Work instruction 1: In the listing that follows the blog post, write out the lines starting at the one containing "You are a farmer" and ending at the one containing "Is gray cotton shirt at center smaller", unchanged.

*** Document section ***

Friday, 13 March 2009

Twin towers of recession and global warming

It’s been somewhat of a bizarre week.
I write this with hungover head – a battalion of mojitos marched its way into my exposed brain and wracked joyful fury on my sensitive head overnight, and left me shuddering in its wake.
And now, I look at things in retrospect, namely two things: global warming, of which I have written already in my last post on Dec. 1, 2007 (bring on thy criticisms – I know I haven’t been a regular writer as of late), and the economic recession.
These twin towers of current events are more powerful than the fall of the twin towers on 9-11 will ever be.

 Those twin towers were just a couple of buildings, symbolizing the power and might of America, towering over the rest of the planet and, for many, symbolizing two fingers stuck up against the rest of us. But those are done, and two new twin towers have risen. And these are scarier, more formidable, and are in the process of altering our collective lives for many years to come.

Global warming – need I go on about the numerous snow dumps we’ve gotten in Vancouver in recent months? We’ve had the most bizarre winter – for many, it’s been a fruitful winter, a dynamic winter, a REAL winter. But for many, it’s just a little odd, and uncomfortably odd at that. Many know that Raincouver isn’t Snowcouver on any given day, but this winter, instead of the usual dozens of days of consecutive downpours, we’ve had dozens of days of SNOWFALL. It’s been a real winter, indeed.

*** End of Document section ***
*** Exercise inputs ***

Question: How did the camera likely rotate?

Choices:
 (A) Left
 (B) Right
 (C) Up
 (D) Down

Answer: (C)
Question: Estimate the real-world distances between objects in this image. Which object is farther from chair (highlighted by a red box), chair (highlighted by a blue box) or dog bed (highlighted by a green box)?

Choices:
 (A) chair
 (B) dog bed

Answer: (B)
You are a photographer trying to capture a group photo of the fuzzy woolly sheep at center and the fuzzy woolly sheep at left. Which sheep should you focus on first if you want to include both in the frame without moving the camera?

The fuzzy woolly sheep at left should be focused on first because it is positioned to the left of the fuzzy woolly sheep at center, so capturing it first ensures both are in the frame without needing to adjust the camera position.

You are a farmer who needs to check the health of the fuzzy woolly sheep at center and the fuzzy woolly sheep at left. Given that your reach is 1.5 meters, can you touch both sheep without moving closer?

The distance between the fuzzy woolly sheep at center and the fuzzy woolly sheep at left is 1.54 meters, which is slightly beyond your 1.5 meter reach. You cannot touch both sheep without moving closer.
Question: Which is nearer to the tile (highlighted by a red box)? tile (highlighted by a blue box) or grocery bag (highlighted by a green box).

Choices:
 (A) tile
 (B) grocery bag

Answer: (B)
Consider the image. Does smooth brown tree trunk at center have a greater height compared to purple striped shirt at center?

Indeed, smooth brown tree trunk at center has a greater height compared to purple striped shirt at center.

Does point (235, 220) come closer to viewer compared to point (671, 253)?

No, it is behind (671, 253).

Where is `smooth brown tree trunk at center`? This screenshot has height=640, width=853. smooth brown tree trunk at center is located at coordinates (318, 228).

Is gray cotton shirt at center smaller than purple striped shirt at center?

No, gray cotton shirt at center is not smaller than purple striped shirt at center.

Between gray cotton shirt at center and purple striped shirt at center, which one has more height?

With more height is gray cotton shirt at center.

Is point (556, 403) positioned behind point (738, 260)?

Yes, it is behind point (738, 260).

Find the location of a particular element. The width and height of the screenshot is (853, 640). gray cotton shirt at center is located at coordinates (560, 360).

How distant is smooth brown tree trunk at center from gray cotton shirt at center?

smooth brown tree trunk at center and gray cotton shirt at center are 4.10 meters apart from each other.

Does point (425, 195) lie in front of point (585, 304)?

*** End of Exercise inputs ***

Work instruction 2: Reproduce the passage of the blog post above verbatim, starting at "I write this" and ending at "in its wake.".

Reply 1:
You are a farmer who needs to check the health of the fuzzy woolly sheep at center and the fuzzy woolly sheep at left. Given that your reach is 1.5 meters, can you touch both sheep without moving closer?

The distance between the fuzzy woolly sheep at center and the fuzzy woolly sheep at left is 1.54 meters, which is slightly beyond your 1.5 meter reach. You cannot touch both sheep without moving closer.
Question: Which is nearer to the tile (highlighted by a red box)? tile (highlighted by a blue box) or grocery bag (highlighted by a green box).

Choices:
 (A) tile
 (B) grocery bag

Answer: (B)
Consider the image. Does smooth brown tree trunk at center have a greater height compared to purple striped shirt at center?

Indeed, smooth brown tree trunk at center has a greater height compared to purple striped shirt at center.

Does point (235, 220) come closer to viewer compared to point (671, 253)?

No, it is behind (671, 253).

Where is `smooth brown tree trunk at center`? This screenshot has height=640, width=853. smooth brown tree trunk at center is located at coordinates (318, 228).

Is gray cotton shirt at center smaller than purple striped shirt at center?

Reply 2:
I write this with hungover head – a battalion of mojitos marched its way into my exposed brain and wracked joyful fury on my sensitive head overnight, and left me shuddering in its wake.